Southeast tribal officials are welcoming a decision by a state judge that’s based on their inherent right of self-governance. The latest opinion specifies that their jurisdiction includes the issuance of child support orders that the State of Alaska has, so far, refused to honor.
“I was just delighted,” said attorney Holly Handler who argued the case for the Central Council of Tlingit and Haida Indian Tribes of Alaska. CCTHITA is the sovereign tribal government for over 27,000 Tlingit and Haida Indians worldwide.
“The Tribe has been waiting for sometime to get a decision in this case,” said Handler.
Tribal court orders specifying the garnishment of income tax refunds, unemployment benefits, and Permanent Fund Dividends were ignored by the State of Alaska. Tribal courts had issued the orders for either child support, or for reimbursement of benefits paid out by the Temporary Assistance to Needy Families program, the tribe’s version of the Alaska Temporary Assistance Program.
CCTHITA filed the suit in January 2010. Oral arguments were held last April. Superior Court Judge Philip Pallenberg of Juneau issued the 16-page opinion on Tuesday, October 25 which referred to the recent State v. Native Village of Tanana opinion and the pivotal John v. Baker opinion issued by the Alaska Supreme Court in 1999. Justices ruled then that tribes had the sovereign authority to adjudicate custody of tribal children in their own courts, but they did not specifically touch on the issue of child support. Judge Pallenberg, however, writes that child custody and support are naturally intertwined. In State courts, for example, both issues are considered at the same time. Pallenberg considers monetary support as an integral part of any custody determination and a paramount duty that any parent has to their children.
“It’s not charting any strange and bizarre territory,” said Handler. “It’s really a direct application of John v. Baker to child support cases.”
David Voluck, chief judge for the Sitka Tribe of Alaska and family law magistrate for the CCTHITA, calls it a strong and solid opinion that’s based on centuries of precedent, principles, and legal reasoning of federal Indian law.

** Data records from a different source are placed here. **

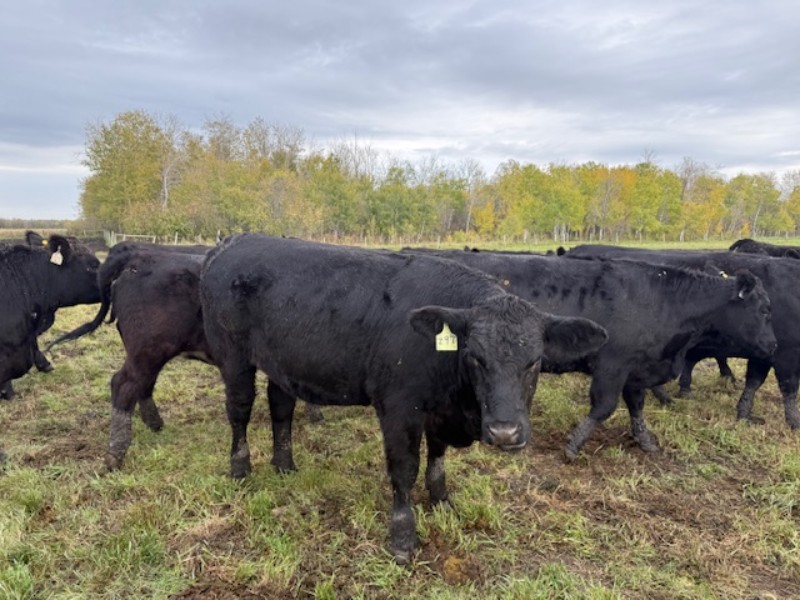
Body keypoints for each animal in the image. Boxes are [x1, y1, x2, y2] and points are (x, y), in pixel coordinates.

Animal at [47, 241, 323, 471]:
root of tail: (139, 257)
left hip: (149, 352)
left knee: (142, 385)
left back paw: (154, 424)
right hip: (148, 348)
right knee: (123, 385)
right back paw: (116, 453)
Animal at [198, 234, 608, 563]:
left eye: (535, 360)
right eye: (475, 356)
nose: (505, 432)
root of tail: (234, 241)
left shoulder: (440, 411)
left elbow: (438, 458)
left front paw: (443, 501)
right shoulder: (398, 408)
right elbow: (405, 469)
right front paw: (403, 536)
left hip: (282, 361)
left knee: (280, 407)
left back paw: (284, 465)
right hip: (233, 357)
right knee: (239, 410)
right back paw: (241, 468)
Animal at [401, 248, 776, 460]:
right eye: (763, 310)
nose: (773, 345)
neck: (664, 301)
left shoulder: (635, 370)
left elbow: (636, 406)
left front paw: (645, 441)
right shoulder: (612, 366)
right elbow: (604, 407)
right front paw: (573, 446)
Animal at [562, 244, 800, 429]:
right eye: (765, 311)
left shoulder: (767, 351)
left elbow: (753, 382)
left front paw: (744, 414)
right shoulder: (785, 353)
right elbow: (788, 388)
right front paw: (794, 422)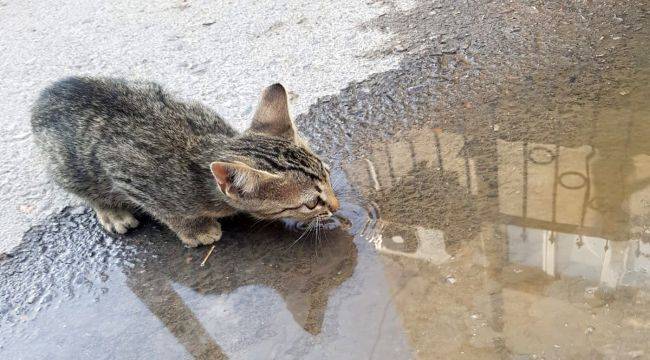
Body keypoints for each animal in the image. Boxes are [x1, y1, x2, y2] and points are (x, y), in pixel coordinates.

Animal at [30, 77, 340, 248]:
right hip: (68, 166)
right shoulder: (125, 171)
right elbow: (169, 212)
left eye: (328, 174)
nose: (337, 206)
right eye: (311, 203)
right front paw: (196, 230)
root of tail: (44, 96)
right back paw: (112, 212)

“Every other facet of family law that impacts a child — it is agreed — can fall under the inherent sovereighty of a tribal court,” said Voluck. “So it really makes no sense to argue that the financial support (or) the child support, that’s different.”
Voluck says he hears as many as thirty cases a month. He says he can recall at least ten cases that he’s heard where a poor working relationship between the tribe and the State has affected support for the family.
Attorneys who defended the State did not respond to inquiries seeking comment. But — among their claims outlined in briefing documents — the Central Council has no jurisdiction under Alaska’s version of the Uniform Interstate Family Support Act, the law that allows recognition of support orders from different states.
Judge Pallenberg’s opinion notes an amendment by the Legislature two years ago that stemmed from federal welfare reform legislation; the Uniform Interstate Family Support Act included a ‘tribe’ as part of the definition of a ‘state.’
Jessie Archibald, a staff attorney for the Tribal Child Support Unit, says the tribe’s child support order should be processed just as any state child support case is processed. The Tribal Child Support Unit has handled about 500 cases since its inception four years ago.
“Initially, there was just a small number of cases,” said Archibald. “As we’ve grown, there are more and more cases.”
State of Alaska Child Support Division Director John Mallonee says they are still reviewing the opinion. He declined to immediately comment on it or any potential impacts on his division’s operations. He referred further questions to the State Department of Revenue’s Commissioner’s office.
Additional related claims still must be decided in the case before a final judgment is issued. Since state attorneys did not respond for comment, it’s unknown whether they plan to eventually appeal.